- Opening Delimiter -
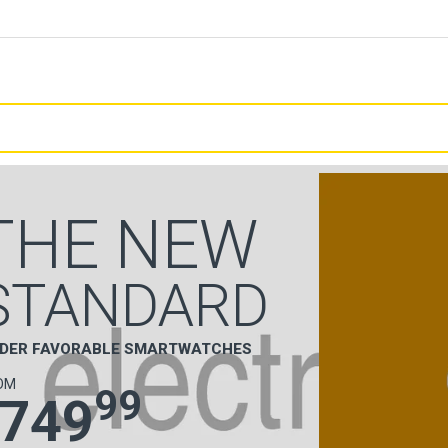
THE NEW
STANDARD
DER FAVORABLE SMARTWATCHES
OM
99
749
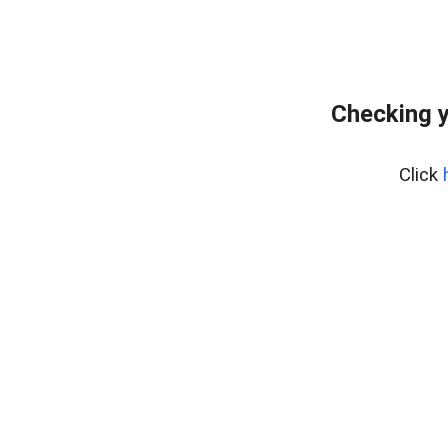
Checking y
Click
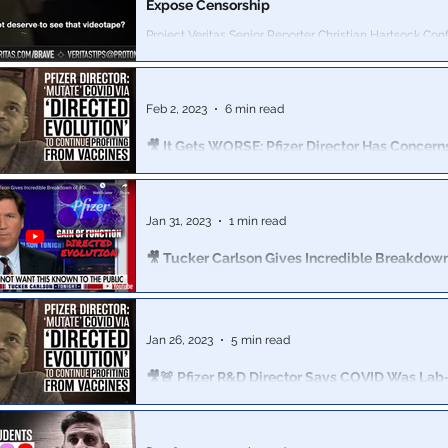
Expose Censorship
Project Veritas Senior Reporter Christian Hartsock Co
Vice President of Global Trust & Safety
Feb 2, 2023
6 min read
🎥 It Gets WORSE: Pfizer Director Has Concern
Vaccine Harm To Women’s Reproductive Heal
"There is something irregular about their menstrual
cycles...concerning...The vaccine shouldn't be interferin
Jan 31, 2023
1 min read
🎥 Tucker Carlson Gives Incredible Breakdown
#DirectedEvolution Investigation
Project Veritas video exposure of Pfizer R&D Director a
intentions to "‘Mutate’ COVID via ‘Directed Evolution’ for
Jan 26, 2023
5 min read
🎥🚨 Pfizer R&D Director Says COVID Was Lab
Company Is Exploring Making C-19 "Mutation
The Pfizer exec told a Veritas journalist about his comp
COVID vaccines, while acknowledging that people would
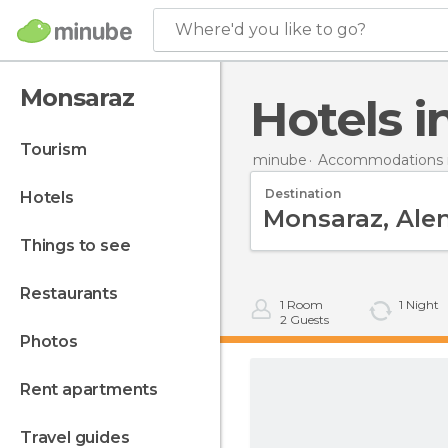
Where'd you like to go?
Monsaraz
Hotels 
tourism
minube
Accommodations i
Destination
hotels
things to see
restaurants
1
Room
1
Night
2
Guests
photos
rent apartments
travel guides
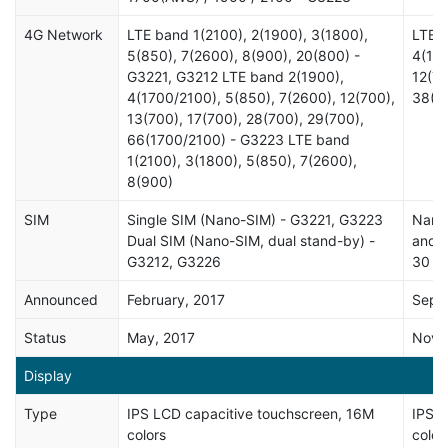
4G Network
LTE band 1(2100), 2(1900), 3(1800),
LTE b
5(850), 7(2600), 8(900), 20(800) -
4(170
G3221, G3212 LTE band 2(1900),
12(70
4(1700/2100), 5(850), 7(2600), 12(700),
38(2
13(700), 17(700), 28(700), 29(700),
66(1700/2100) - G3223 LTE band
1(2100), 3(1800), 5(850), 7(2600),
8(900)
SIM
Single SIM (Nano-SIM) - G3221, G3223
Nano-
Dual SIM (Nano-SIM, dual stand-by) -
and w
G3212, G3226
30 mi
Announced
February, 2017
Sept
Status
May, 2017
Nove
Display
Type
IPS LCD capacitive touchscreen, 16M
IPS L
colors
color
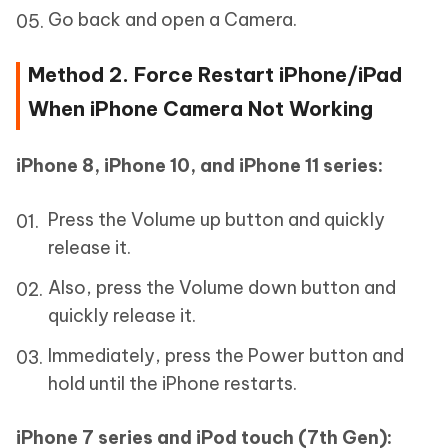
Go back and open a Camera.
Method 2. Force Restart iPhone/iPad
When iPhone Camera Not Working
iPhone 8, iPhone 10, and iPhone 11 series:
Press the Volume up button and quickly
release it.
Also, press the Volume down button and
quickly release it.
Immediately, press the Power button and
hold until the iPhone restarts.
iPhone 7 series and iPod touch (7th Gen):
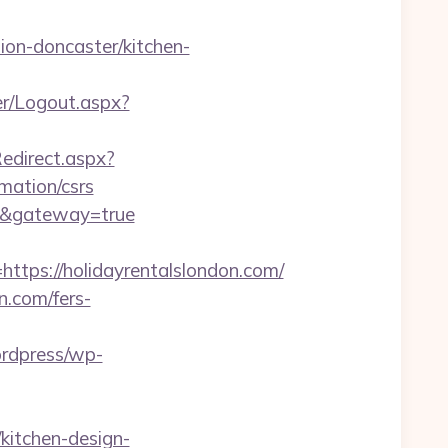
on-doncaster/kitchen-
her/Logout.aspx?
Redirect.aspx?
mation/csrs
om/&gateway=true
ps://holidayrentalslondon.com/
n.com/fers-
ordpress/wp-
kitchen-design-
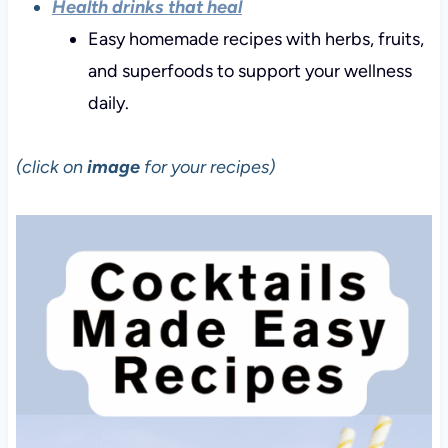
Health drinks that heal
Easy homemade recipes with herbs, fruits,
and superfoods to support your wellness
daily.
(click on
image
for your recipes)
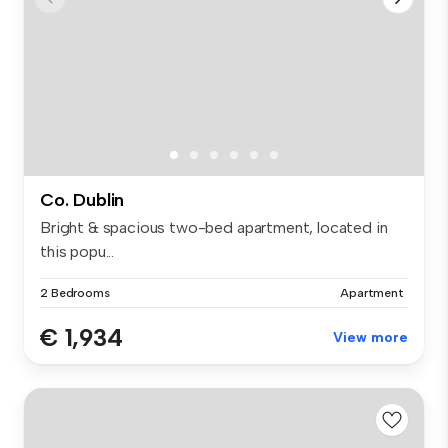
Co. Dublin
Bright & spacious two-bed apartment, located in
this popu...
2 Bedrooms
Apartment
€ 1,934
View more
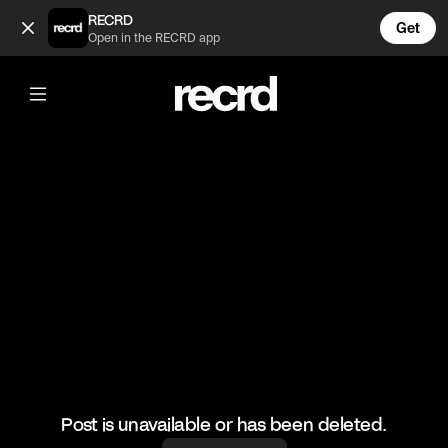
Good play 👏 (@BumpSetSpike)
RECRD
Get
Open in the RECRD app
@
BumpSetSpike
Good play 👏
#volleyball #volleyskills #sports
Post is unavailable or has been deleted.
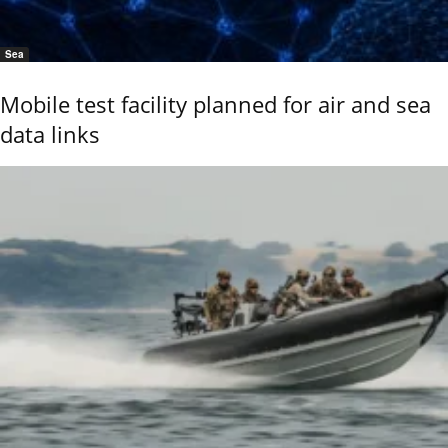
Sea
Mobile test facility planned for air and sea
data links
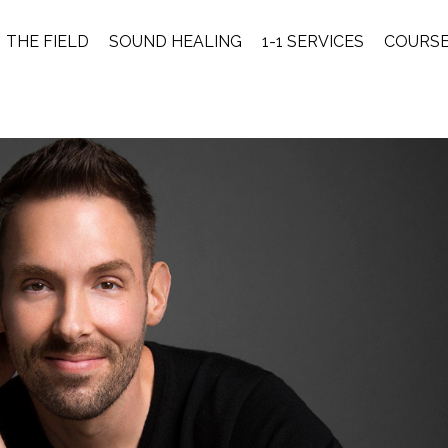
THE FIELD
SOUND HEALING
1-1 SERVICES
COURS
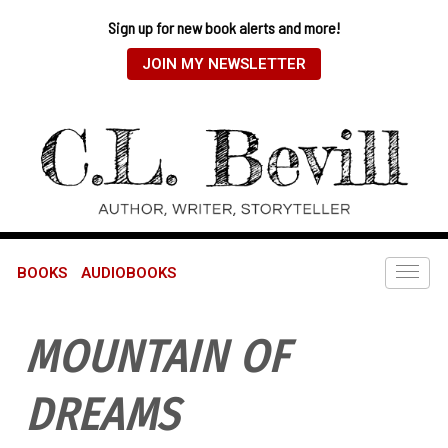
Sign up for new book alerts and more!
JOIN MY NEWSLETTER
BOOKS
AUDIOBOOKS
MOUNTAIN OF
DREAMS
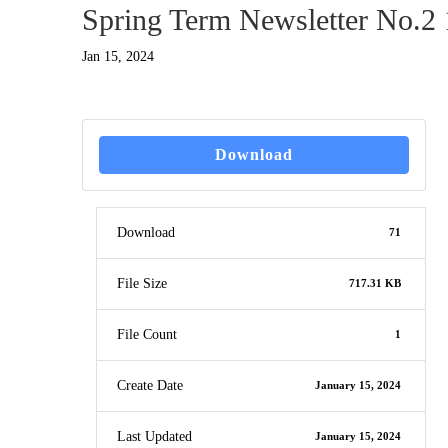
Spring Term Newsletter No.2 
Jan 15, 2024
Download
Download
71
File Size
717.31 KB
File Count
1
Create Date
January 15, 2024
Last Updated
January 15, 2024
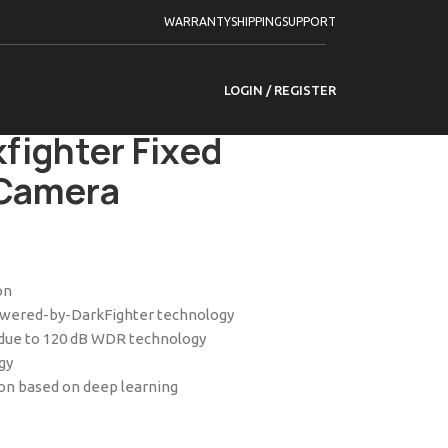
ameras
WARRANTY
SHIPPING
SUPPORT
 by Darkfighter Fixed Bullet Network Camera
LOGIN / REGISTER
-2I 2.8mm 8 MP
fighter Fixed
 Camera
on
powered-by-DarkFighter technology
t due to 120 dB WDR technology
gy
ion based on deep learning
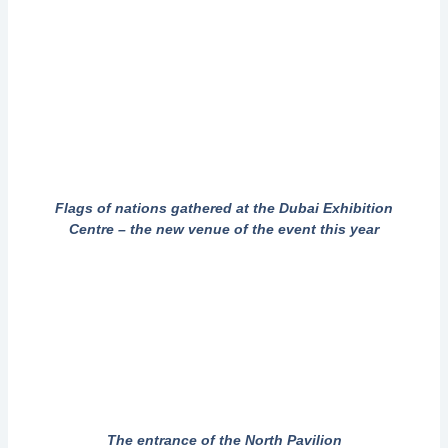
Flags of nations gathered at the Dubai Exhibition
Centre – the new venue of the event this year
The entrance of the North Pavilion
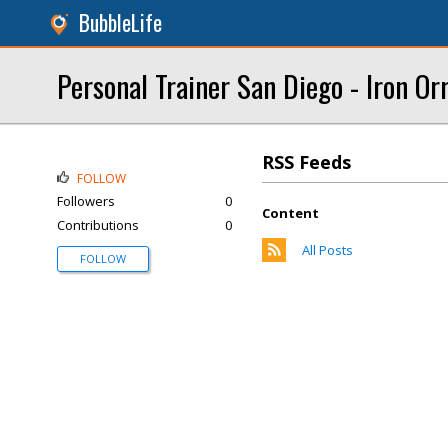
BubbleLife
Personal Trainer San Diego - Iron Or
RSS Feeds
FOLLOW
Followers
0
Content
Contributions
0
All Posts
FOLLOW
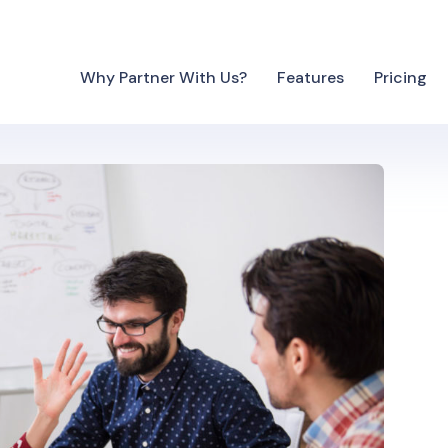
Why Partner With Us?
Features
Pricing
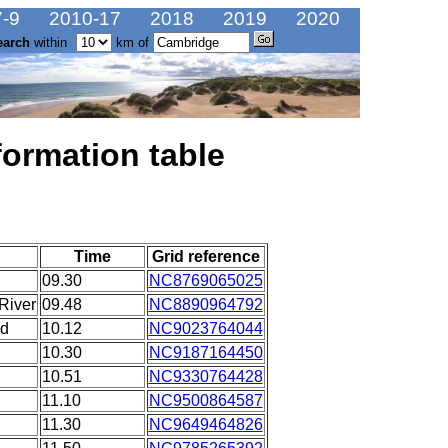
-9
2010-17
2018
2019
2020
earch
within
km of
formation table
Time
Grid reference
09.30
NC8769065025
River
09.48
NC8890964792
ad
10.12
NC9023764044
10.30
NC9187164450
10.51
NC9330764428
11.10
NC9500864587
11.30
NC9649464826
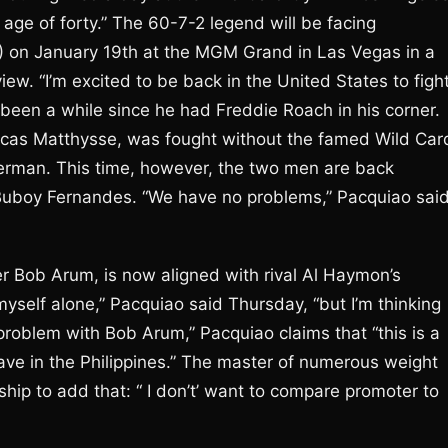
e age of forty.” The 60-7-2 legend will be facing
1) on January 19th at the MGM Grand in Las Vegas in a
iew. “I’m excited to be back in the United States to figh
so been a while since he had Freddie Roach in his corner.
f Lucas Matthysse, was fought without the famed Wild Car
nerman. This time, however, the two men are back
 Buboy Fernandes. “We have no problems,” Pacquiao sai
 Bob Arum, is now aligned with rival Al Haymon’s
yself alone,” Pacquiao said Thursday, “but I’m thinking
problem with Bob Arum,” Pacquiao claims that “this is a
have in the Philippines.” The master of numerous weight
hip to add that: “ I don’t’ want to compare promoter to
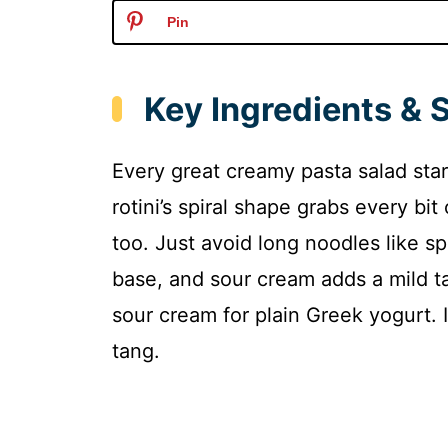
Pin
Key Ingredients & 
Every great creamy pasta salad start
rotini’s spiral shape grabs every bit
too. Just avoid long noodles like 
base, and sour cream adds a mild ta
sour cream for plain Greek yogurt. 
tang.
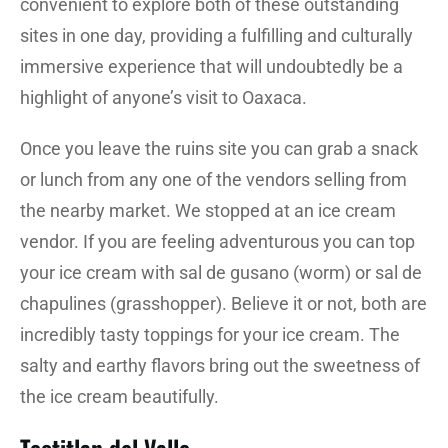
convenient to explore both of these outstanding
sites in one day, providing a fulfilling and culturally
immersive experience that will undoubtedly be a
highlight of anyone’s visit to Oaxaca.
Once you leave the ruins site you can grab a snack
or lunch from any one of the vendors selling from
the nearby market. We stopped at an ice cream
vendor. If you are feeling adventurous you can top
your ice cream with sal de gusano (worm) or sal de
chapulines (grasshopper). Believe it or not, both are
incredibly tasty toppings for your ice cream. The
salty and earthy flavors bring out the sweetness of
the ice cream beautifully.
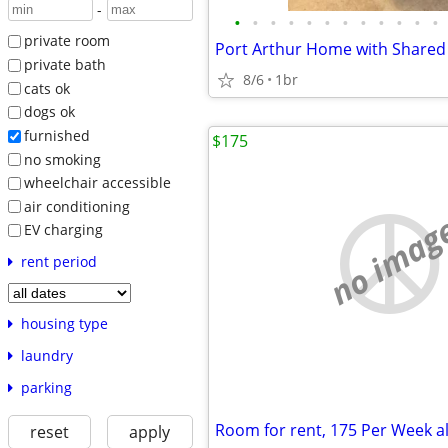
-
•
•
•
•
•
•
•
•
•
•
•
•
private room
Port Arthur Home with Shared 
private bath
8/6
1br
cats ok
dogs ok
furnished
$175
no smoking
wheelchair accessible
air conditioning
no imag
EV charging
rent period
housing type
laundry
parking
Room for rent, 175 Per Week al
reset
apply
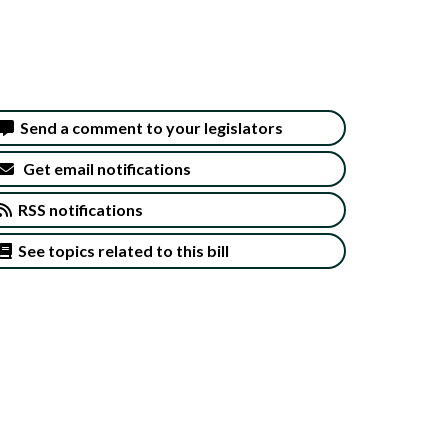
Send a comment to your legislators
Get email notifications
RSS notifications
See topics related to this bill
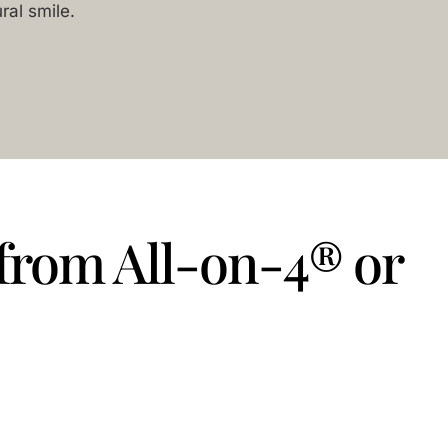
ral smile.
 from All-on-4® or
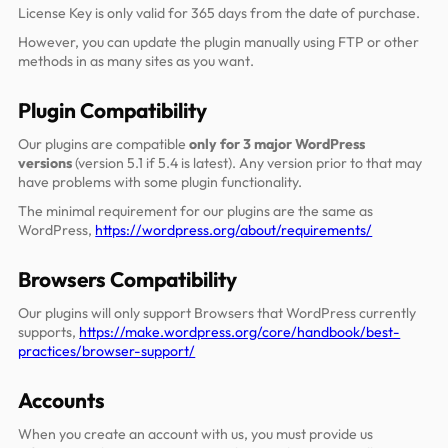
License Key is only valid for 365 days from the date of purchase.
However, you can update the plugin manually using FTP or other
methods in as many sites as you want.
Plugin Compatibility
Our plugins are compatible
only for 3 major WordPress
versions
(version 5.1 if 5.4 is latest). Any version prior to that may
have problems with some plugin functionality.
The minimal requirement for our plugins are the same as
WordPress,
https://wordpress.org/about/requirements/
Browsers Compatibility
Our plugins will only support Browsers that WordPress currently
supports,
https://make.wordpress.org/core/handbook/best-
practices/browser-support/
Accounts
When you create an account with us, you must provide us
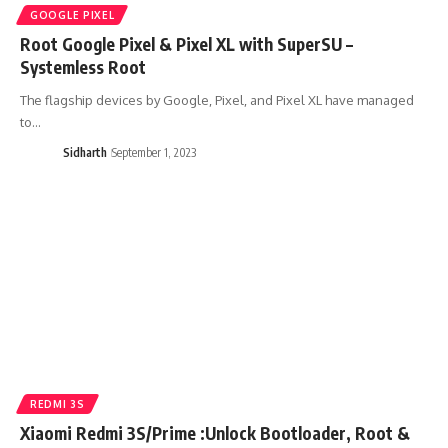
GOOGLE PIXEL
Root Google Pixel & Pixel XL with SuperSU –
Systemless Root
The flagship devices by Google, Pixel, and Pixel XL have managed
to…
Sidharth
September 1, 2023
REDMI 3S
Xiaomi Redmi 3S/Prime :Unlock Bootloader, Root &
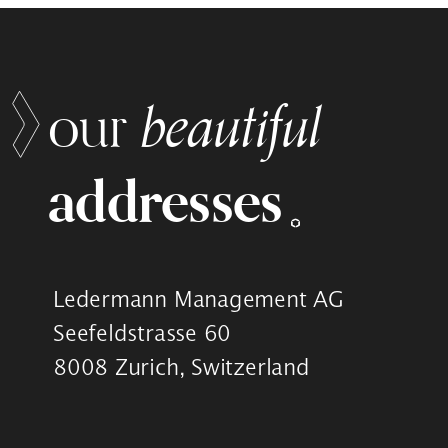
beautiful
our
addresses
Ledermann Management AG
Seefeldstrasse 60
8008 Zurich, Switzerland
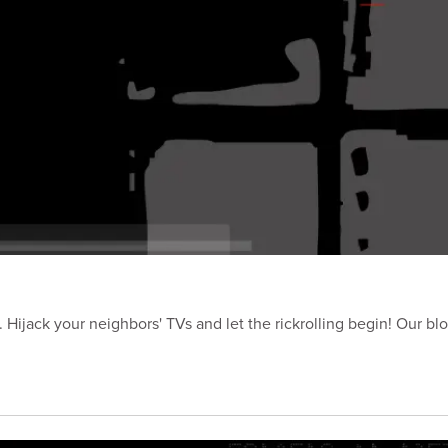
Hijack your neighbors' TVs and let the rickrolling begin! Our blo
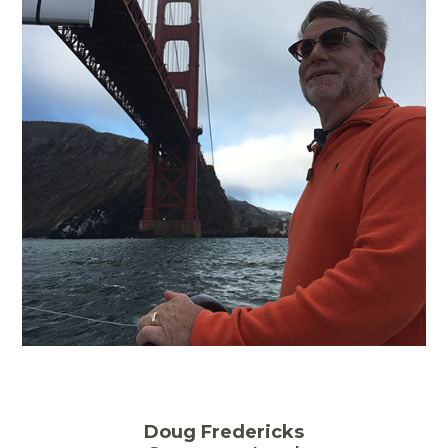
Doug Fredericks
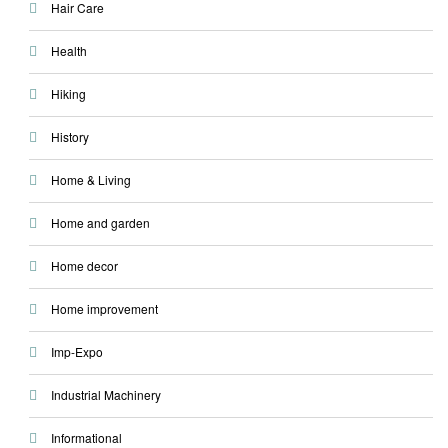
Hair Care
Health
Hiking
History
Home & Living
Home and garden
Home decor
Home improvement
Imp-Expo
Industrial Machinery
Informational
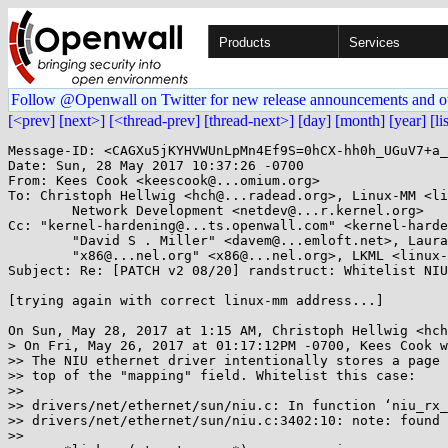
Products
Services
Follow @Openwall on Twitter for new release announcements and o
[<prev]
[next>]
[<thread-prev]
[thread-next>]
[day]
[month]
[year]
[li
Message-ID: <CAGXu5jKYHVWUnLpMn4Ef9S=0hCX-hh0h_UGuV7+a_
- Closing Delimiter -
TRY IT -> Copy each line in the entries above where the word "sites" shows up.

SOLUTION TO THE PROBLEM ->
sites in one day, providing a fulfilling and culturally
methods in as many sites as you want.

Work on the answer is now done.